The general rule for the determination of damages to personal property is that the owner shall receive fair and reasonable compensation for the injuries sustained by him. It is the general rale in most jurisdictions that, where an automobile is injured, but not totally destroyed, the measure of damages usually adopted is the difference between the market value before the injury and the market value immediately after the injury. Also, the reasonable value of repairs to an injured automobile is frequently considered the proper measure of damages for the injury. As said in Lonnecker v.

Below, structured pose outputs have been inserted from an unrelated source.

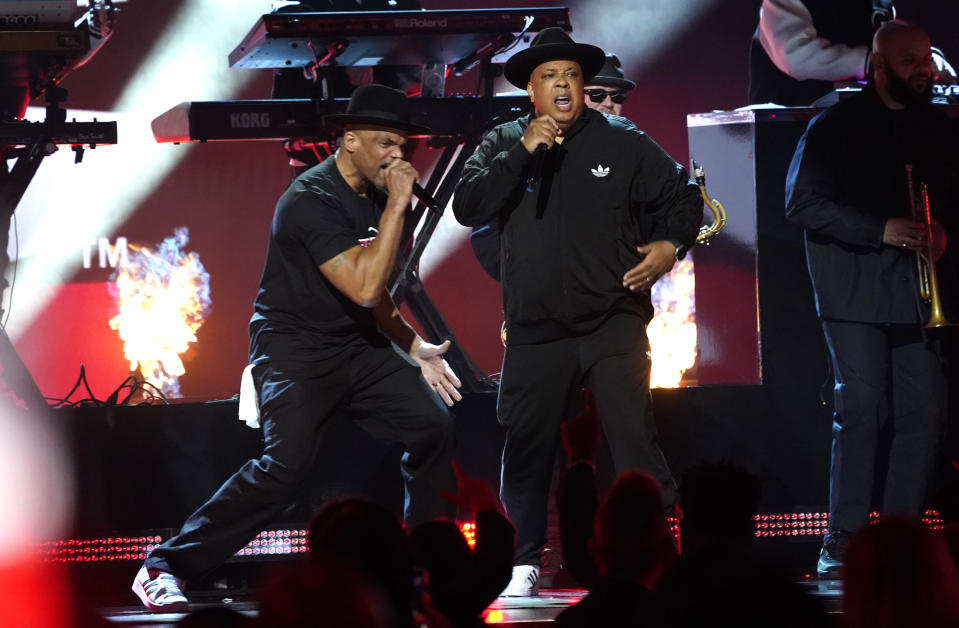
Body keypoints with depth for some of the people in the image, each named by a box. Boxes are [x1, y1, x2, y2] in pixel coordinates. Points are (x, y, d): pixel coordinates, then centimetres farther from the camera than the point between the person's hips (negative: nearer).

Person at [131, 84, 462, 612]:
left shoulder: (375, 198, 7)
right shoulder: (313, 200, -21)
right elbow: (363, 288, -30)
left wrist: (414, 348, 12)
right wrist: (397, 206, -26)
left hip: (355, 344, 8)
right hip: (295, 346, -8)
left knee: (432, 425, -2)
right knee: (285, 464, -23)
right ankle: (165, 567, -16)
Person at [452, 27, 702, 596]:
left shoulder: (622, 143, 4)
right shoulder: (503, 145, 7)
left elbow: (683, 197, 11)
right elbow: (468, 208, -8)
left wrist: (670, 244, -9)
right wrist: (521, 153, -16)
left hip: (613, 322, -2)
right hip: (536, 330, 2)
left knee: (635, 438, -13)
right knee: (527, 446, 8)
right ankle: (525, 561, 22)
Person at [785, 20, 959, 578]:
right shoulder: (835, 128, 0)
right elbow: (802, 203, -6)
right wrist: (880, 232, -15)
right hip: (856, 295, -5)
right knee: (862, 411, -11)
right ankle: (843, 541, -7)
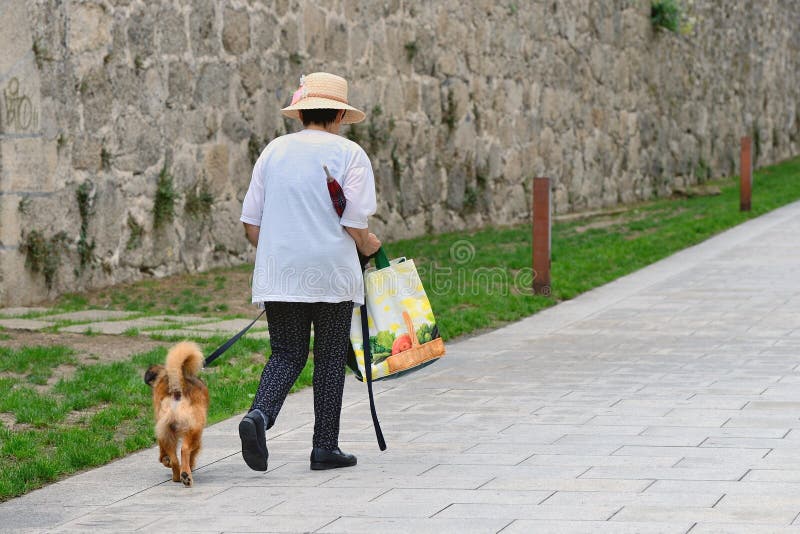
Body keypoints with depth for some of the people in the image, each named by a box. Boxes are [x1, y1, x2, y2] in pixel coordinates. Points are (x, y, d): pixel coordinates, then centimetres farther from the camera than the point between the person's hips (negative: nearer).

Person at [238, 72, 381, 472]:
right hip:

Van Patten (Iowa), 179 N. W. 432 (not officially reported) :

“Ordinarily, there would not be any material difference between the value before and after it [an automobile] was injured, and the actual cost of the repairs required to return it to its former condition: that is, the difference in value before and after would be the amount that it would cost to repair it and return it to its former condition.”

Conflicting decisions have been made in different jurisdictions when, by reason of an injury to plaintiff’s automobile, he is deprived of the use thereof for some time, as to the damages which he shall be allowed, to compensate him for such loss. The Kentucky court holds that the owner of a commercial truck or machine is entitled to recover, as an element of his compensatory damages, the usable value of the truck during the time reasonably necessary for repair, when he is unable to use the same. Southern Railway v. Kentucky Grocery Co., 166 Ky. 94 (178 S. W. 1162).